Learning the language and finding a place to live - these are the greatest problems that hinder refugees from integrating within the public, said Pēteris Grūbe, head of the Mucenieki asylum seekers' center in an interview with Latvian Radio January 11. 

About 2,500 asylum seekers have stayed at the center since it was set up about 20 years ago, and it currently houses 62 people seeking refuge in Latvia, Grūbe said. 

Latvia has currently admitted 367 refugees under the EU relocation scheme, and in parallel there are about 200 people who cross the border into Latvia each year and apply for asylum, said the official. 

It's no secret that most people arriving under the said scheme choose to leave Latvia. The greatest problems they face are invariably learning the language, which they are supposed to learn during their three months of stay, as well as finding a place to live, says Grūbe.

"As most of these people have families and children, often upon receiving their benefits they choose to seek out their community in other countries, which offer immediate help," said Grūbe. 
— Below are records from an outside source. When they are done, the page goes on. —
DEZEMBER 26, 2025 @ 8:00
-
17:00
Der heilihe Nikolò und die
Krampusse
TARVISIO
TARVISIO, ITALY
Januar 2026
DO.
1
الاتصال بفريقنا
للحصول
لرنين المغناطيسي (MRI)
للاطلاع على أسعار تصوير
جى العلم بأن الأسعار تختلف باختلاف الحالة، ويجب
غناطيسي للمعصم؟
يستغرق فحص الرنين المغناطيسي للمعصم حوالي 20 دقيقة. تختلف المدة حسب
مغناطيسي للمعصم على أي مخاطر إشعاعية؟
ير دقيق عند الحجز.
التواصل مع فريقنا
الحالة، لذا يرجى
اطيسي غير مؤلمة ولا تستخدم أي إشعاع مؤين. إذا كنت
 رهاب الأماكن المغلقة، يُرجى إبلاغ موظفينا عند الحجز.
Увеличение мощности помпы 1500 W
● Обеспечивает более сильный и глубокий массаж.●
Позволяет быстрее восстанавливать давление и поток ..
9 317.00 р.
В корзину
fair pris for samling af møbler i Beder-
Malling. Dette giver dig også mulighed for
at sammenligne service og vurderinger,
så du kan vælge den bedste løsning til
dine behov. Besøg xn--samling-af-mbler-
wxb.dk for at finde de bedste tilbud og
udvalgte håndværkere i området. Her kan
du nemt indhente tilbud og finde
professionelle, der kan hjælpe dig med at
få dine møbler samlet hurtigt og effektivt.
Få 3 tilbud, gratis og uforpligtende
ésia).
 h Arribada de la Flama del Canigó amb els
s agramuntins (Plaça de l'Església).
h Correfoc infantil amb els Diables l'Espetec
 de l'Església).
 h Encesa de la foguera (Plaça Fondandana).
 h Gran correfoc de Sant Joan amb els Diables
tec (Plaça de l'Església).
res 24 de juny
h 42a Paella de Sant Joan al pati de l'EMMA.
"While sometimes you can feel that people are not interested [in staying in Latvia], most of the time they arrive with their own goals and ambitions. But of course, as they learn the difficulties in store for them.. we can't fault people for choosing the path of least resistance," he said. 

People who are legally recognized as refugees usually stay at Mucenieki for an extra four weeks.

"During that time they deal with the formalities, like forming documents, opening a bank account, and other things. By and large, they leave Mucenieki a month after [legal recognition]," he said.

While many people arriving in Mucenieki are from Syria, Afghanistan, and Iraq, lately arrivals from Armenia, Azerbaijan, Tajikistan and Russia have started coming in as well. 

Grūbe also used the interview to play down what's perceived as a negativity on part of the locals, saying it's "not as dismissive as sometimes portrayed in the media."

Asked what the asylum center needs to operate more smoothly, he said he thinks it's already doing quite well.

"The problems start when people open the door of Mucenieki to leave. A number of questions should be solved that help people integrate within the society, and find work and a place to live faster," Grūbe said.

As reported, a renovated annex to the refugee facility at Mucenieki was opened last March, with additional housing for asylum seekers and facilities for both locals and people arriving here.